**Task instructions:**
Rewrite the rows starting at the beginning and ending at the line containing "# JAVA 语言为什么能够成功", changing "Java 系统" to "Java 平台" and keeping everything else the same. Omit the pictures from your answer.

◇ ◇ ◇ ◇ ◇ ◇ ◇

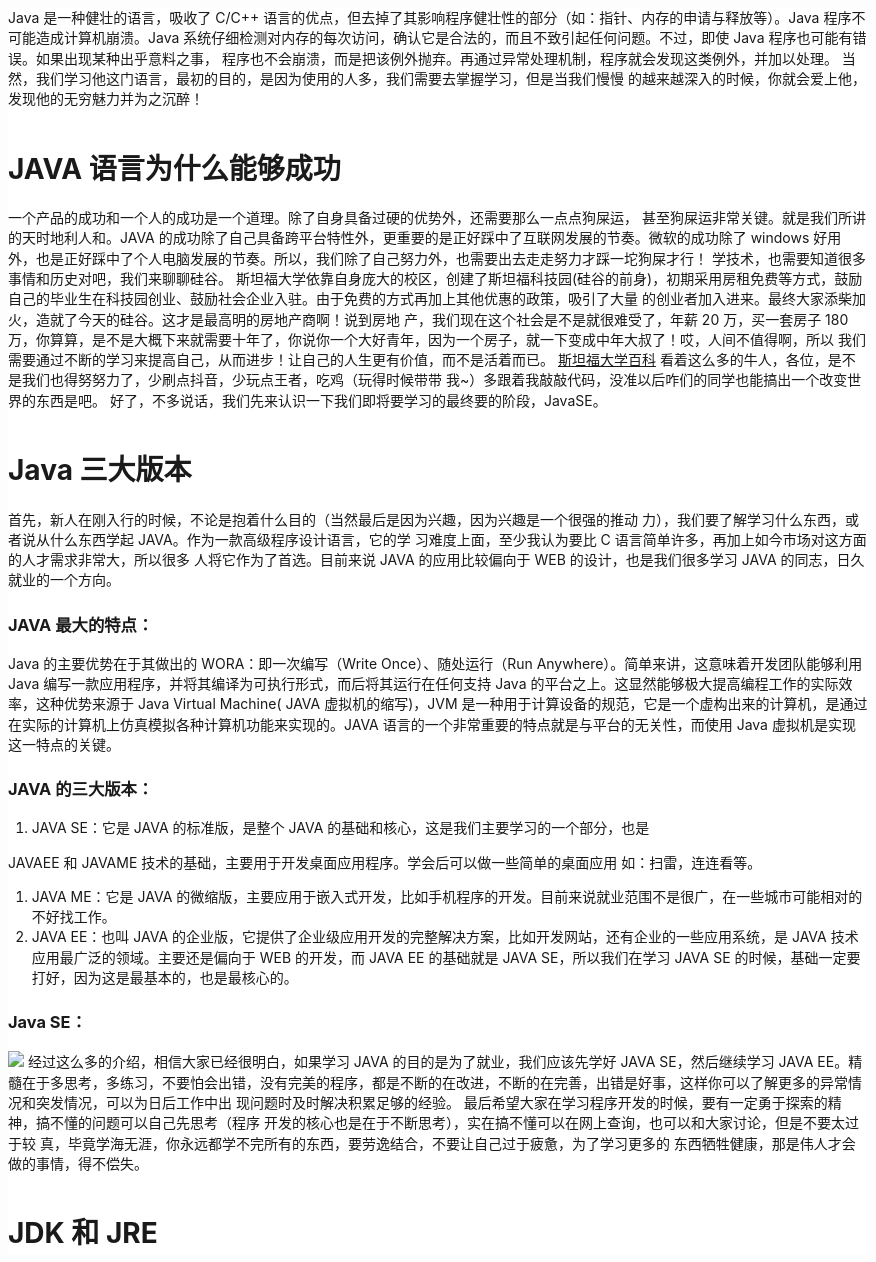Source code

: Java 是一种健壮的语言，吸收了 C/C++ 语言的优点，但去掉了其影响程序健壮性的部分（如：指针、内存的申请与释放等）。Java 程序不可能造成计算机崩溃。Java 系统仔细检测对内存的每次访问，确认它是合法的，而且不致引起任何问题。不过，即使 Java 程序也可能有错误。如果出现某种出乎意料之事， 程序也不会崩溃，而是把该例外抛弃。再通过异常处理机制，程序就会发现这类例外，并加以处理。
当然，我们学习他这门语言，最初的目的，是因为使用的人多，我们需要去掌握学习，但是当我们慢慢 的越来越深入的时候，你就会爱上他，发现他的无穷魅力并为之沉醉！

# JAVA 语言为什么能够成功

一个产品的成功和一个人的成功是一个道理。除了自身具备过硬的优势外，还需要那么一点点狗屎运， 甚至狗屎运非常关键。就是我们所讲的天时地利人和。JAVA 的成功除了自己具备跨平台特性外，更重要的是正好踩中了互联网发展的节奏。微软的成功除了 windows 好用外，也是正好踩中了个人电脑发展的节奏。所以，我们除了自己努力外，也需要出去走走努力才踩一坨狗屎才行！
学技术，也需要知道很多事情和历史对吧，我们来聊聊硅谷。
斯坦福大学依靠自身庞大的校区，创建了斯坦福科技园(硅谷的前身)，初期采用房租免费等方式，鼓励 自己的毕业生在科技园创业、鼓励社会企业入驻。由于免费的方式再加上其他优惠的政策，吸引了大量 的创业者加入进来。最终大家添柴加火，造就了今天的硅谷。这才是最高明的房地产商啊！说到房地 产，我们现在这个社会是不是就很难受了，年薪 20 万，买一套房子 180 万，你算算，是不是大概下来就需要十年了，你说你一个大好青年，因为一个房子，就一下变成中年大叔了！哎，人间不值得啊，所以 我们需要通过不断的学习来提高自己，从而进步！让自己的人生更有价值，而不是活着而已。
[斯坦福大学百科](https://baike.baidu.com/item/%E6%96%AF%E5%9D%A6%E7%A6%8F%E5%A4%A7%E5%AD%A6/278716?fr=aladdin&6)
看着这么多的牛人，各位，是不是我们也得努努力了，少刷点抖音，少玩点王者，吃鸡（玩得时候带带 我~）多跟着我敲敲代码，没准以后咋们的同学也能搞出一个改变世界的东西是吧。
好了，不多说话，我们先来认识一下我们即将要学习的最终要的阶段，JavaSE。

# Java 三大版本

首先，新人在刚入行的时候，不论是抱着什么目的（当然最后是因为兴趣，因为兴趣是一个很强的推动 力），我们要了解学习什么东西，或者说从什么东西学起 JAVA。作为一款高级程序设计语言，它的学
习难度上面，至少我认为要比 C 语言简单许多，再加上如今市场对这方面的人才需求非常大，所以很多 人将它作为了首选。目前来说 JAVA 的应用比较偏向于 WEB 的设计，也是我们很多学习 JAVA 的同志，日久 就业的一个方向。

### JAVA 最大的特点：

Java 的主要优势在于其做出的 WORA：即一次编写（Write Once）、随处运行（Run Anywhere）。简单来讲，这意味着开发团队能够利用 Java 编写一款应用程序，并将其编译为可执行形式，而后将其运行在任何支持 Java 的平台之上。这显然能够极大提高编程工作的实际效率，这种优势来源于 Java Virtual
Machine( JAVA 虚拟机的缩写)，JVM 是一种用于计算设备的规范，它是一个虚构出来的计算机，是通过在实际的计算机上仿真模拟各种计算机功能来实现的。JAVA 语言的一个非常重要的特点就是与平台的无关性，而使用 Java 虚拟机是实现这一特点的关键。

### JAVA 的三大版本：

1. JAVA SE：它是 JAVA 的标准版，是整个 JAVA 的基础和核心，这是我们主要学习的一个部分，也是

JAVAEE 和 JAVAME 技术的基础，主要用于开发桌面应用程序。学会后可以做一些简单的桌面应用 如：扫雷，连连看等。

1. JAVA ME：它是 JAVA 的微缩版，主要应用于嵌入式开发，比如手机程序的开发。目前来说就业范围不是很广，在一些城市可能相对的不好找工作。
1. JAVA EE：也叫 JAVA 的企业版，它提供了企业级应用开发的完整解决方案，比如开发网站，还有企业的一些应用系统，是 JAVA 技术应用最广泛的领域。主要还是偏向于 WEB 的开发，而 JAVA EE 的基础就是 JAVA SE，所以我们在学习 JAVA SE 的时候，基础一定要打好，因为这是最基本的，也是最核心的。

### Java SE：

![](https://cdn.nlark.com/yuque/0/2021/jpeg/21990331/1625833728529-5cf2fbee-19c1-4348-8e81-da6c0224b15d.jpeg#id=zq2Wj&originHeight=497&originWidth=751&originalType=binary∶=1&status=done&style=none)
经过这么多的介绍，相信大家已经很明白，如果学习 JAVA 的目的是为了就业，我们应该先学好 JAVA SE，然后继续学习 JAVA EE。精髓在于多思考，多练习，不要怕会出错，没有完美的程序，都是不断的在改进，不断的在完善，出错是好事，这样你可以了解更多的异常情况和突发情况，可以为日后工作中出 现问题时及时解决积累足够的经验。
最后希望大家在学习程序开发的时候，要有一定勇于探索的精神，搞不懂的问题可以自己先思考（程序 开发的核心也是在于不断思考），实在搞不懂可以在网上查询，也可以和大家讨论，但是不要太过于较 真，毕竟学海无涯，你永远都学不完所有的东西，要劳逸结合，不要让自己过于疲惫，为了学习更多的 东西牺牲健康，那是伟人才会做的事情，得不偿失。

# JDK 和 JRE
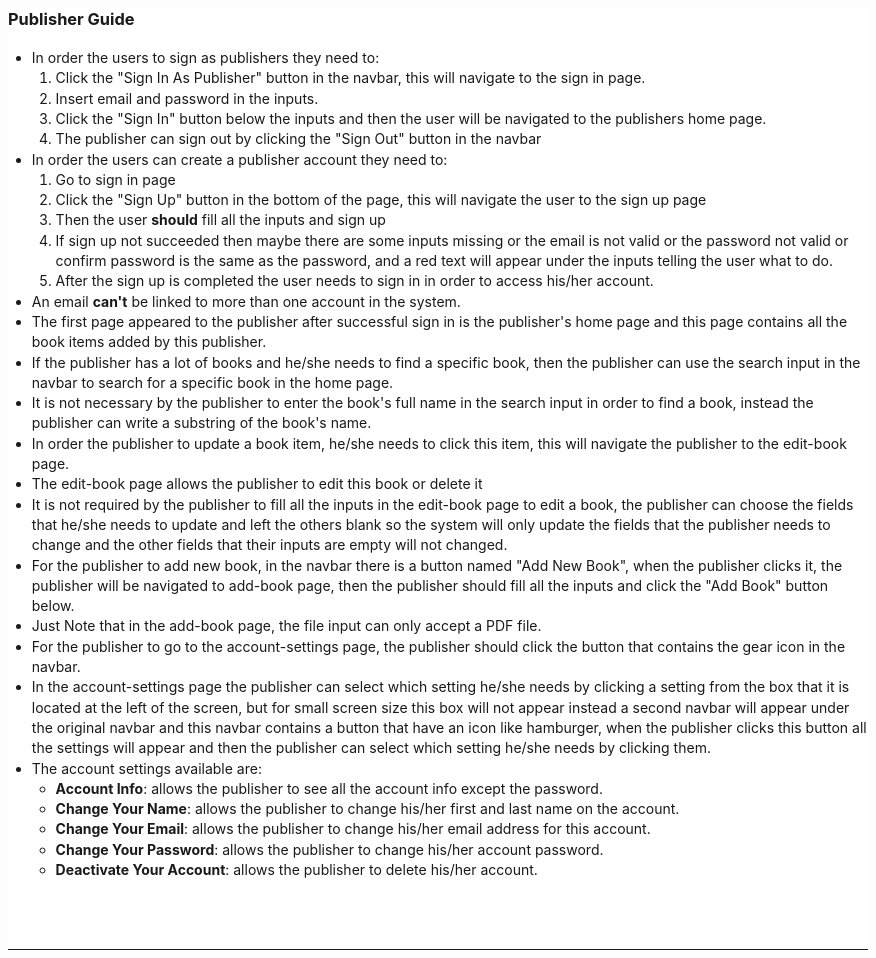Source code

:### **Publisher Guide**

- In order the users to sign as publishers they need to:
  1. Click the "Sign In As Publisher" button in the navbar, this will navigate to the sign in page.
  2. Insert email and password in the inputs.
  3. Click the "Sign In" button below the inputs and then the user will be navigated to the publishers home page.
  4. The publisher can sign out by clicking the "Sign Out" button in the navbar
- In order the users can create a publisher account they need to:
  1. Go to sign in page
  2. Click the "Sign Up" button in the bottom of the page, this will navigate the user to the sign up page
  3. Then the user **should** fill all the inputs and sign up
  4. If sign up not succeeded then maybe there are some inputs missing or the email is not valid or the password not valid or confirm password is the same as the password, and a red text will appear under the inputs telling the user what to do.
  5. After the sign up is completed the user needs to sign in in order to access his/her account.
- An email **can't** be linked to more than one account in the system.
- The first page appeared to the publisher after successful sign in is the publisher's home page and this page contains all the book items added by this publisher.
- If the publisher has a lot of books and he/she needs to find a specific book, then the publisher can use the search input in the navbar to search for a specific book in the home page.
- It is not necessary by the publisher to enter the book's full name in the search input in order to find a book, instead the publisher can write a substring of the book's name.
- In order the publisher to update a book item, he/she needs to click this item, this will navigate the publisher to the edit-book page.
- The edit-book page allows the publisher to edit this book or delete it
- It is not required by the publisher to fill all the inputs in the edit-book page to edit a book, the publisher can choose the fields that he/she needs to update and left the others blank so the system will only update the fields that the publisher needs to change and the other fields that their inputs are empty will not changed.
- For the publisher to add new book, in the navbar there is a button named "Add New Book", when the publisher clicks it, the publisher will be navigated to add-book page, then the publisher should fill all the inputs and click the "Add Book" button below.
- Just Note that in the add-book page, the file input can only accept a PDF file.
- For the publisher to go to the account-settings page, the publisher should click the button that contains the gear icon in the navbar.
- In the account-settings page the publisher can select which setting he/she needs by clicking a setting from the box that it is located at the left of the screen, but for small screen size this box will not appear instead a second navbar will appear under the original navbar and this navbar contains a button that have an icon like hamburger, when the publisher clicks this button all the settings will appear and then the publisher can select which setting he/she needs by clicking them.
- The account settings available are:
  - **Account Info**: allows the publisher to see all the account info except the password.
  - **Change Your Name**: allows the publisher to change his/her first and last name on the account.
  - **Change Your Email**: allows the publisher to change his/her email address for this account.
  - **Change Your Password**: allows the publisher to change his/her account password.
  - **Deactivate Your Account**: allows the publisher to delete his/her account.

<br>
<br>

---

◇ ◇ ◇ ◇ ◇ ◇ ◇

**Response area:**
Source code

: Java 是一种健壮的语言，吸收了 C/C++ 语言的优点，但去掉了其影响程序健壮性的部分（如：指针、内存的申请与释放等）。Java 程序不可能造成计算机崩溃。Java 平台仔细检测对内存的每次访问，确认它是合法的，而且不致引起任何问题。不过，即使 Java 程序也可能有错误。如果出现某种出乎意料之事， 程序也不会崩溃，而是把该例外抛弃。再通过异常处理机制，程序就会发现这类例外，并加以处理。
当然，我们学习他这门语言，最初的目的，是因为使用的人多，我们需要去掌握学习，但是当我们慢慢 的越来越深入的时候，你就会爱上他，发现他的无穷魅力并为之沉醉！

# JAVA 语言为什么能够成功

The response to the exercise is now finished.